_Texte à analyser_
★ ★ ★ ★

Le Pentagone, le Qatar et Bouteflika...

Abdelaziz Bouteflika embrasse le Premier ministre du Qatar, Cheikh Hamad Ben Jassem Al-Thani, après une rencontre à Alger.
Abdelaziz Bouteflika embrasse le Premier ministre du Qatar, Cheikh Hamad Ben Jassem Al-Thani, après une rencontre à Alger.

Un rapport des services secrets américains sur les menaces terroristes a été remis à Paris à quelques jours de la visite du ministre des Affaires étrangères français, Laurent Fabius, à Alger. C'est ce que révèle le journal satirique "Le Canard Enchaîné" qui fait remarquer que la main du Qatar dans le financement des groupes terroristes du Nord-Mali a été soigneusement évitée...

Dans son édition du 4 juillet 2012 annonçant la venue en Algérie le 15 juillet prochain, du ministre français des Affaires étrangères, Laurent Fabius pour, entre autres, évoquer avec les autorités algériennes la situation alarmante qui prévaut au Nord du Mali, le journal satirique français, "Le Canard Enchaîné" révèle qu’"un document américain sur les menaces terroristes a été transmis à Paris par les attachés militaires français en poste à Washington" Ce document, écrit le journal dans son édition du 14 juin dernier et rédigé par les services du Pentagone et les généraux de l'Africom (commandement US pour l'Afrique), "recense les principaux risques déjà connus. En Somalie, au Yémen, en Afrique sahélienne et australe (Ouganda, Soudan du Sud,  etc.), et au Nigeria. Rien de bien surprenant, si ce n'est la description de cet immense continent où, de l'Atlantique à l'océan Indien en passant par le Sahara, des djihadistes se promènent et cherchent à déstabiliser plusieurs Etats."

★ ★ ★ ★

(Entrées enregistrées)
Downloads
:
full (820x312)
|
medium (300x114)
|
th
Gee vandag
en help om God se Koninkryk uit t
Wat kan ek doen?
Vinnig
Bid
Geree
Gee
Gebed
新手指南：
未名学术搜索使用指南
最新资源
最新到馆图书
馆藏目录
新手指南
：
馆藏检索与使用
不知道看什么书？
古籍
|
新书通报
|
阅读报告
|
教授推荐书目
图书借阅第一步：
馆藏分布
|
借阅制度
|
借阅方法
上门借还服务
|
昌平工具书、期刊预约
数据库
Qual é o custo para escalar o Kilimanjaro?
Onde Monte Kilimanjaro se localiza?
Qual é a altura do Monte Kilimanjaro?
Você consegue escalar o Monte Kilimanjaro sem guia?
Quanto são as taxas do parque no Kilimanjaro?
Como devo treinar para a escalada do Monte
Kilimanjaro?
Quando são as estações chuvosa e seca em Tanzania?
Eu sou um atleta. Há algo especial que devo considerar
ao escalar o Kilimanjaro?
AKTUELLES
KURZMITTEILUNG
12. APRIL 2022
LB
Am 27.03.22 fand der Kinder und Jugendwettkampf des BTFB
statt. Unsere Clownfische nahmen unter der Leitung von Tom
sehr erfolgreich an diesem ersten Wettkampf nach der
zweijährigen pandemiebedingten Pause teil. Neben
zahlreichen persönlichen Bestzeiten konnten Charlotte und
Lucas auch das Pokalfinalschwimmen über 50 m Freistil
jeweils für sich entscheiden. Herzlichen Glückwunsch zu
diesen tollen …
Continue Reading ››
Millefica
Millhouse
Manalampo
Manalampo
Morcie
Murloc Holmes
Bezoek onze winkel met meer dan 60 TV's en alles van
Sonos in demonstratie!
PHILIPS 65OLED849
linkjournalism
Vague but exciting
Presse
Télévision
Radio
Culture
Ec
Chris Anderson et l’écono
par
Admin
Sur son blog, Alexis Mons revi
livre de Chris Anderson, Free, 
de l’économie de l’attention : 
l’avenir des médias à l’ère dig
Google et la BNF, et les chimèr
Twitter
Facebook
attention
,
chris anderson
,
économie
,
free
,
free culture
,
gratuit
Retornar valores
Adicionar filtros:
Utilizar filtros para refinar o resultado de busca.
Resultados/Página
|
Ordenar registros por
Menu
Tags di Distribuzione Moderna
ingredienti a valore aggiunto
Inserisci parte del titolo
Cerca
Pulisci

★ ★ ★ ★

Reproduisez fidèlement le passage de l'article sur le rapport du Pentagone, de « Le Pentagone, le » à « été soigneusement évitée... ».

_Votre réponse_
Le Pentagone, le Qatar et Bouteflika...

Abdelaziz Bouteflika embrasse le Premier ministre du Qatar, Cheikh Hamad Ben Jassem Al-Thani, après une rencontre à Alger.
Abdelaziz Bouteflika embrasse le Premier ministre du Qatar, Cheikh Hamad Ben Jassem Al-Thani, après une rencontre à Alger.

Un rapport des services secrets américains sur les menaces terroristes a été remis à Paris à quelques jours de la visite du ministre des Affaires étrangères français, Laurent Fabius, à Alger. C'est ce que révèle le journal satirique "Le Canard Enchaîné" qui fait remarquer que la main du Qatar dans le financement des groupes terroristes du Nord-Mali a été soigneusement évitée...